- **Written task**: Pictures must not appear in the copy. Restate exactly the lines below from the one with "تُقبل التعازي لمدة ثلاثة أيام (اليوم الاو" through the one with "это меня очень", inclusive.

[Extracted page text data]
---
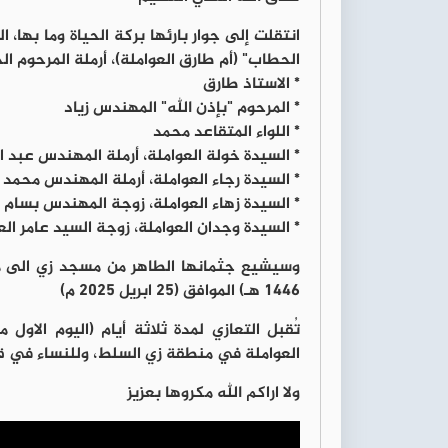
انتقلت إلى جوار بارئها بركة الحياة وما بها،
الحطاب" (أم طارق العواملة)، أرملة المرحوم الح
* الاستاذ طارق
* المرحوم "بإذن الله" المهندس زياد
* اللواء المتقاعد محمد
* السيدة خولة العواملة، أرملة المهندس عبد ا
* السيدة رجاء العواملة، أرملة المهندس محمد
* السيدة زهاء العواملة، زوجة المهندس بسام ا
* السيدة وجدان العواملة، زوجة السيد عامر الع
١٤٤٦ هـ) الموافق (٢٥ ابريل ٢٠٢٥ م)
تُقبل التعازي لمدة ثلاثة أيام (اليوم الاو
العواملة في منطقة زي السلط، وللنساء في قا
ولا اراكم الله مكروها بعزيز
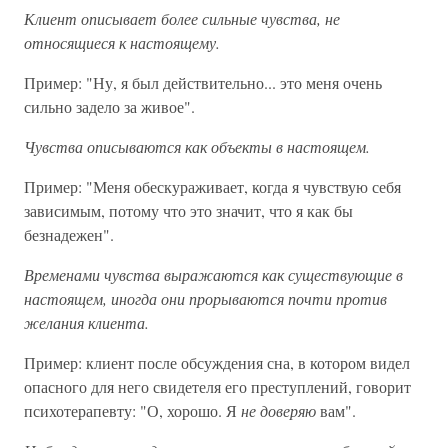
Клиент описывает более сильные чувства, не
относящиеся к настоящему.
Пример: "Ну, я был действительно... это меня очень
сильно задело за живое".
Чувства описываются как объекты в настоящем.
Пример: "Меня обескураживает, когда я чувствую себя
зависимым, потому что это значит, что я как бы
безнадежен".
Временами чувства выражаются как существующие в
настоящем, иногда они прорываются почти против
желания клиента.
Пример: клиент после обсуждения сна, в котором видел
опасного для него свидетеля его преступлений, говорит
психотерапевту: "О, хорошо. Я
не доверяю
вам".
---
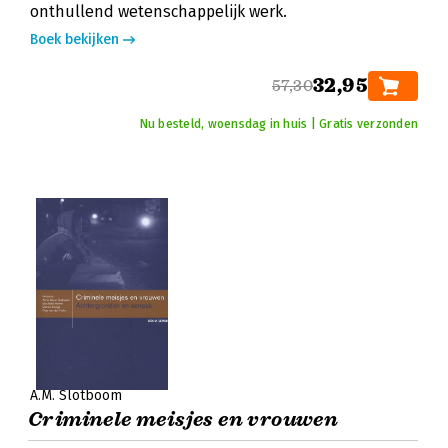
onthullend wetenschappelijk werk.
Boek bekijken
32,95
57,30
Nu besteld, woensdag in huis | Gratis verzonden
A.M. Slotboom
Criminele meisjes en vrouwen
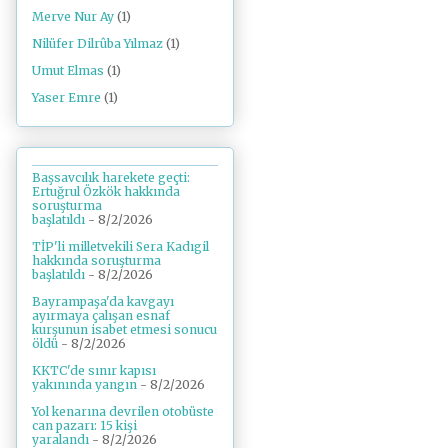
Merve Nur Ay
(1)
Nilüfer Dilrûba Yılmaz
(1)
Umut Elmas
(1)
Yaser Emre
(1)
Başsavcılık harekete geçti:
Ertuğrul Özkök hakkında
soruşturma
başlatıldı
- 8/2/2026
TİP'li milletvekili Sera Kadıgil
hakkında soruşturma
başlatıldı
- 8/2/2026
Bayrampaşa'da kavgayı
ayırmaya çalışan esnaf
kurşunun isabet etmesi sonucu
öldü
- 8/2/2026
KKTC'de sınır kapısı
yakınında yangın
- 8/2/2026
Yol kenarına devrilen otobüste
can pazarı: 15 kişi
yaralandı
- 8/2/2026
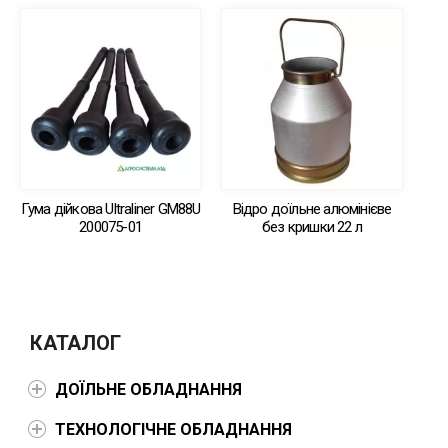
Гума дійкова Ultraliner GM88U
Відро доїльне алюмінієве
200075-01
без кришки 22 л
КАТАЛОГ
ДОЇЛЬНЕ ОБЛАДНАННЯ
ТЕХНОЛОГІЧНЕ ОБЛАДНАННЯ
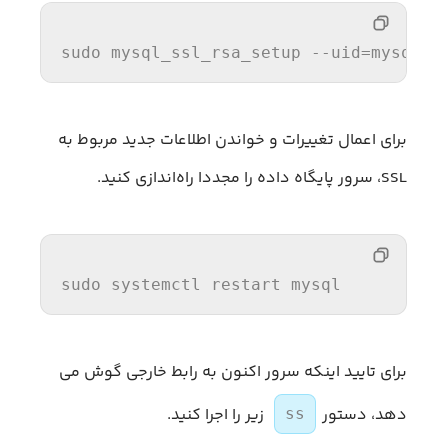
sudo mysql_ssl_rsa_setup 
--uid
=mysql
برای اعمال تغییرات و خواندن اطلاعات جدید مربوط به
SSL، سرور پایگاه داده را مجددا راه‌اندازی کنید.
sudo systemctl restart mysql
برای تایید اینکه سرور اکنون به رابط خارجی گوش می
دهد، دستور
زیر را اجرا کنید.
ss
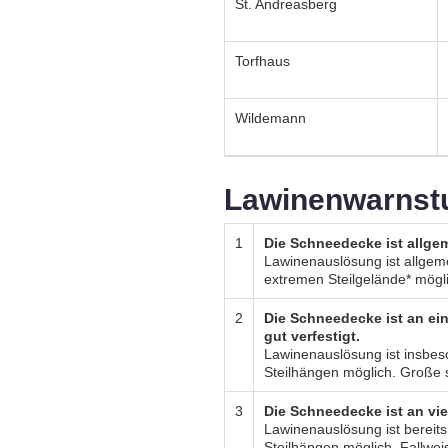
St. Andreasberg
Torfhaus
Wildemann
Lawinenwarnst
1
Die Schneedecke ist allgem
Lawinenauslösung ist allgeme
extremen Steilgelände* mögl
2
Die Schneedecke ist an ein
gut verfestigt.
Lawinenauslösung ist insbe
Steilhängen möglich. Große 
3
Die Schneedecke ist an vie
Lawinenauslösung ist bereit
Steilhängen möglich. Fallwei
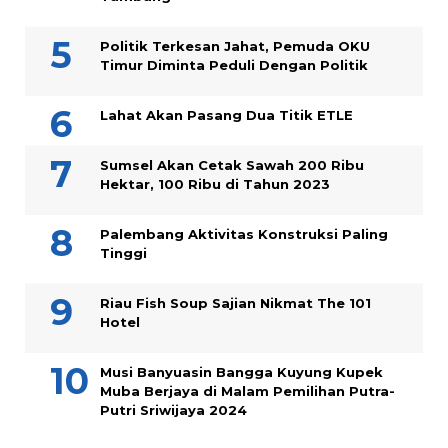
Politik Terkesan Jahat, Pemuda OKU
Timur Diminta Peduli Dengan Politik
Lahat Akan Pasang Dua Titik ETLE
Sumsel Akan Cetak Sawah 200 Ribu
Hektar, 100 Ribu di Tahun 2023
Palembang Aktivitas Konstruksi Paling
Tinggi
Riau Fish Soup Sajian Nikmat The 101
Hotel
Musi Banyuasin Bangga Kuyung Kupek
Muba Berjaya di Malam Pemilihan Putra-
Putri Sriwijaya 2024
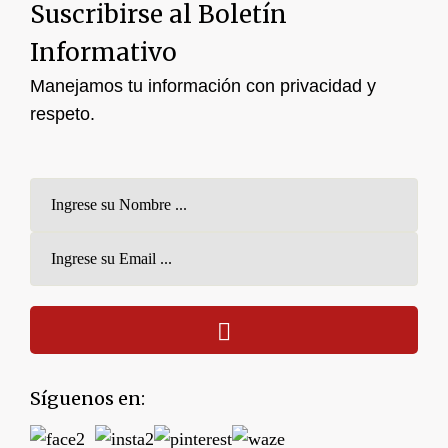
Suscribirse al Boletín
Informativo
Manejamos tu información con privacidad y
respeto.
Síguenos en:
---
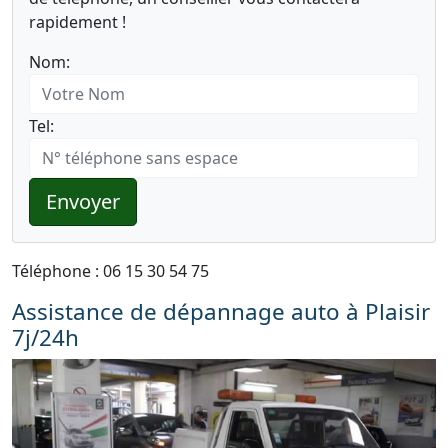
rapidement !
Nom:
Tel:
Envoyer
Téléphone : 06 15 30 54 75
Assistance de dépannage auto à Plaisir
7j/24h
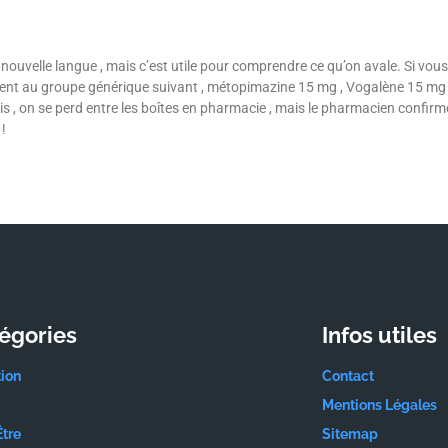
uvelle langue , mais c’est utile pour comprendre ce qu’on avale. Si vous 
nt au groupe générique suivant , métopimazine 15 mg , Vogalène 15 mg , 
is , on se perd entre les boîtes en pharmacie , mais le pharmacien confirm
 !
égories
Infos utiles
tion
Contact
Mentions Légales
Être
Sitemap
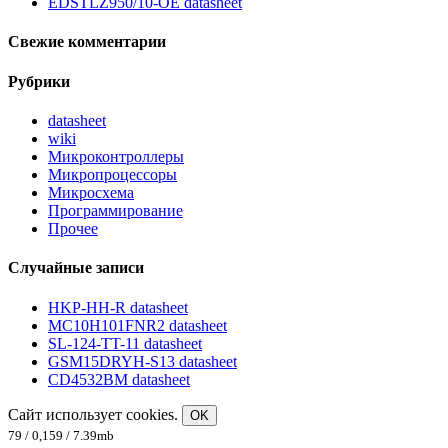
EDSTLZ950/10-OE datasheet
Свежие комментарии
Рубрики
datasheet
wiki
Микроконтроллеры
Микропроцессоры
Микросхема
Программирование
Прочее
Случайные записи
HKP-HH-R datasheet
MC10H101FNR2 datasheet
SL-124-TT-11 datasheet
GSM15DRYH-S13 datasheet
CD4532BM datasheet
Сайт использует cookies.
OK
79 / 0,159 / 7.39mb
---
- **Written reply**:
تُقبل التعازي لمدة ثلاثة أيام (اليوم الاو
العواملة في منطقة زي السلط، وللنساء في قا
ولا اراكم الله مكروها بعزيز
Клиент описывает более сильные чувства, не
относящиеся к настоящему.
Пример: "Ну, я был действительно... это меня очень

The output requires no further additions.